Much of the point of Fate and Destiny is the difference between being active in your future, and being passive, at the mercy of other people and forces. (I’m not sure if the essay, written to provide a theological basis for Orthodox support for Israel, uses the Purim-Chanukah comparison. Undergoing an Omahavian exile myself, I don’t have access to my copy.) Unfortunately, then, as now, too many Jews are more comfortable acting under those parameters. It is too much like a replay, at a national level, of the deals-for-today that Jews had to make for centuries for their communities to survive.
Instead, we should be acting forcefully to shape our own future. Forcefully doesn’t mean recklessly or insultingly. But as an Orthodox Jew and a patriotic American, I believe that Israel’s interests & principles, and those of the US coincide far, far more often than they collide, and lucky for me that they do.

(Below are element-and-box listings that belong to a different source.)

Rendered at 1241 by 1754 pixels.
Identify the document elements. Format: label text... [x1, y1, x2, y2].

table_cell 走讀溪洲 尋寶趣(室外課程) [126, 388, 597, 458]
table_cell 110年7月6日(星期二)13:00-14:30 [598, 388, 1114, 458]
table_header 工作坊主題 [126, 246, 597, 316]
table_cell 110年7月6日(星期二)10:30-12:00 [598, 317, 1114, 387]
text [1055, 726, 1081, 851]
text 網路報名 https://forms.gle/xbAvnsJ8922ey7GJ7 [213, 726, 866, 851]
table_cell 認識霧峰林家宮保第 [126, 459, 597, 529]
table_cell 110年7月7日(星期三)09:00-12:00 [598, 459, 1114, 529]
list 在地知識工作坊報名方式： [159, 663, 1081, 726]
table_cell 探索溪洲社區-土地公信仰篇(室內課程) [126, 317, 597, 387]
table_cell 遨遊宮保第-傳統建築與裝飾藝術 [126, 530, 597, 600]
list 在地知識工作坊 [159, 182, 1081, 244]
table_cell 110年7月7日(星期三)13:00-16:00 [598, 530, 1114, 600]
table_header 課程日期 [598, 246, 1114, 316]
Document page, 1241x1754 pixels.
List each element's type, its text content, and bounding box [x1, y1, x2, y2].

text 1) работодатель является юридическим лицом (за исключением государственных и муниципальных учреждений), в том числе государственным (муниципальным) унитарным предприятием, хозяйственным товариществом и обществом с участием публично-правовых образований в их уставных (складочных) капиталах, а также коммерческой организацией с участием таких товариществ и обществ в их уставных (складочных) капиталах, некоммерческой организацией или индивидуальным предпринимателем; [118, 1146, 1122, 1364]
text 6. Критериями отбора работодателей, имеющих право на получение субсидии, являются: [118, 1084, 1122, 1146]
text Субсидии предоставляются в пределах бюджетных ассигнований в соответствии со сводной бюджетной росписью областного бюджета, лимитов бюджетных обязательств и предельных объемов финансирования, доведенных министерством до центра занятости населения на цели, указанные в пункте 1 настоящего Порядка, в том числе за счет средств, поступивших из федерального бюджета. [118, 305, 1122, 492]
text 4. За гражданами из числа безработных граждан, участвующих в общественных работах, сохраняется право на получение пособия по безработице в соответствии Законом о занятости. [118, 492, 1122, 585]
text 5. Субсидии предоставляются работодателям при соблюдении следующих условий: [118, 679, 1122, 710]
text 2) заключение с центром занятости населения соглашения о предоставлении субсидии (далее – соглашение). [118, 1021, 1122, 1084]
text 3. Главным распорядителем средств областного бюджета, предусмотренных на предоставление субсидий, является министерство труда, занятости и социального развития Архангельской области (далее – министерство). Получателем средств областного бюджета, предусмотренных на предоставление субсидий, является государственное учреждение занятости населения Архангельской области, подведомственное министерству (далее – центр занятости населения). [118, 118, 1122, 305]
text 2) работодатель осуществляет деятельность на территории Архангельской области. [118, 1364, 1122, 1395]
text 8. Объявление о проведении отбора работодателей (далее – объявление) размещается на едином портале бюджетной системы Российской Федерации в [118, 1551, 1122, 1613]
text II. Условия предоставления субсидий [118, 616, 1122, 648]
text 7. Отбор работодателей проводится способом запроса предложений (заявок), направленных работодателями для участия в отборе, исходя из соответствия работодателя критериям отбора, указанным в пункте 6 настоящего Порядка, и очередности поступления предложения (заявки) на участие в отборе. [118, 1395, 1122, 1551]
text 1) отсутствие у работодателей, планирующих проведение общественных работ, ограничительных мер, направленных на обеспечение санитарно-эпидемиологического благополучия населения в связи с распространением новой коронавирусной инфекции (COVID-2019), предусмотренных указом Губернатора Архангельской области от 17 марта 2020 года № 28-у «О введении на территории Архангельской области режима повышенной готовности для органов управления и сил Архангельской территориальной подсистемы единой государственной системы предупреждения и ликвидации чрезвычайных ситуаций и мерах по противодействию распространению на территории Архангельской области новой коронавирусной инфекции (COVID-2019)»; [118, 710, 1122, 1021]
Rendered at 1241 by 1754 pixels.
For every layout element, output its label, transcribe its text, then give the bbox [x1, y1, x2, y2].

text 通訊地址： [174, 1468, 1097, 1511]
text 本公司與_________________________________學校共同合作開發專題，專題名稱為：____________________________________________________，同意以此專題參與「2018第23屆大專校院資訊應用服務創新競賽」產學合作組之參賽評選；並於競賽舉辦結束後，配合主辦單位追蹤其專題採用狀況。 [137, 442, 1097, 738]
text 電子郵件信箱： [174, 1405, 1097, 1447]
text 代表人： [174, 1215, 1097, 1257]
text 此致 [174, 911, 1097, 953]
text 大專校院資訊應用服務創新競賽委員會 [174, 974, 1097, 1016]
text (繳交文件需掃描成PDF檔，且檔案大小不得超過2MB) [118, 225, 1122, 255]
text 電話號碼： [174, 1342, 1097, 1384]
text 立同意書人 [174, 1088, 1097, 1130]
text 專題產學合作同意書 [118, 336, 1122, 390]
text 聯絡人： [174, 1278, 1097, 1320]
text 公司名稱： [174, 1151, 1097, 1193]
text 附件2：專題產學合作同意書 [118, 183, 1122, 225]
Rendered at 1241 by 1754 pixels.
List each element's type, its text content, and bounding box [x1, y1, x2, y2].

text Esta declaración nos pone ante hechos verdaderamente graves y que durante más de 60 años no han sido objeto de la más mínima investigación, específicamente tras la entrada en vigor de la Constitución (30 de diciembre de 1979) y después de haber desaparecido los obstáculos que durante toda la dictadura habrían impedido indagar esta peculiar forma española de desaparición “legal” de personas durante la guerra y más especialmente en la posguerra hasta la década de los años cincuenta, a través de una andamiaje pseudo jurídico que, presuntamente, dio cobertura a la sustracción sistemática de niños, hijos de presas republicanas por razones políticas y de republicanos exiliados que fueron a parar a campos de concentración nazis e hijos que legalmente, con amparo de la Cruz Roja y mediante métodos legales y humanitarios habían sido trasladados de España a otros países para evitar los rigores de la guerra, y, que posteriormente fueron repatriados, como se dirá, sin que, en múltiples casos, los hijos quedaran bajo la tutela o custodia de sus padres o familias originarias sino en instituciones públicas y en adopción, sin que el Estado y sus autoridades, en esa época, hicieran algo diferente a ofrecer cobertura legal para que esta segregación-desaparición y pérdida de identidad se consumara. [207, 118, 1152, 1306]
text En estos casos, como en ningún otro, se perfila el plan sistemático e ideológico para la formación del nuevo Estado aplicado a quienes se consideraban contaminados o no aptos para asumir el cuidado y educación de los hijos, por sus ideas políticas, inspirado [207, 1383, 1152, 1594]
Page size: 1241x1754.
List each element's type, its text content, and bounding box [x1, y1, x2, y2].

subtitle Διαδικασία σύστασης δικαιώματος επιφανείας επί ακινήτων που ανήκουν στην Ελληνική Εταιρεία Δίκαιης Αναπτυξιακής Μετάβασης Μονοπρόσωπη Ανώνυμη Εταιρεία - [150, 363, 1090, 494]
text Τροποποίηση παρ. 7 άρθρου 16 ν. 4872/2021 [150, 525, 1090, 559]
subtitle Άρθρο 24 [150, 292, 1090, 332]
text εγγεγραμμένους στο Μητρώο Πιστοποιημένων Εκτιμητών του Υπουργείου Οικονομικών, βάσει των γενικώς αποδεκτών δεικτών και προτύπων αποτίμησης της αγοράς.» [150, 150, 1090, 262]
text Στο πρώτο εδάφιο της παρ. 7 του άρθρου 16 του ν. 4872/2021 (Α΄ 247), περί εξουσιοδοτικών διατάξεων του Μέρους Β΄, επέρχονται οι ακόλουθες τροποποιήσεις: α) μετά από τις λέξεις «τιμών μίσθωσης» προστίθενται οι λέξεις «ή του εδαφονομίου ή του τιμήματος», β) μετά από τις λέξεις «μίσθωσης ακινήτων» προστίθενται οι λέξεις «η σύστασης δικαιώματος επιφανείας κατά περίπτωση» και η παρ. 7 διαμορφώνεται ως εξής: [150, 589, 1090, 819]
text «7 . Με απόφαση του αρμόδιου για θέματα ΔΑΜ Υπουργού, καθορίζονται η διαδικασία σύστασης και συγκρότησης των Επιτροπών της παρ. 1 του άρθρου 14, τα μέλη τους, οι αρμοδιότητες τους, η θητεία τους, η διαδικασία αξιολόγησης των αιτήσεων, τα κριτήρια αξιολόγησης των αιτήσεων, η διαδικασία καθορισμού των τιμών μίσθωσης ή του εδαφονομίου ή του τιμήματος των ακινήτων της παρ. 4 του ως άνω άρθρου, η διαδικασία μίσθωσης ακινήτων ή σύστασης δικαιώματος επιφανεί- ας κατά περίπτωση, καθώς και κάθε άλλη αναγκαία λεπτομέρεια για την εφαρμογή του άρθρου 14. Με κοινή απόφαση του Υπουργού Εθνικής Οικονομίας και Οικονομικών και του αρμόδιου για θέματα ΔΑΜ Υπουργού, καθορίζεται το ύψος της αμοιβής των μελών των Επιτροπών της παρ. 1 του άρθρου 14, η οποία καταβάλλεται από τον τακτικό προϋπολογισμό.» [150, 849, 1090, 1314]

Right now, when we have a President who shows himself to be uncertain at best about American interests and principles, the temptation is to try to ride things out. But such decisions, taken cumulatively, have long-term consequences. It’s one of the reasons why I supposed Sharon’s disengagement strategy – it was an attempt to seize the initiative and set the terms of the debate, and but for his age and health, it might have succeeded.
We need to remember that we do have another choice. We are lucky to live in an age when we can choose Chanukah over Purim.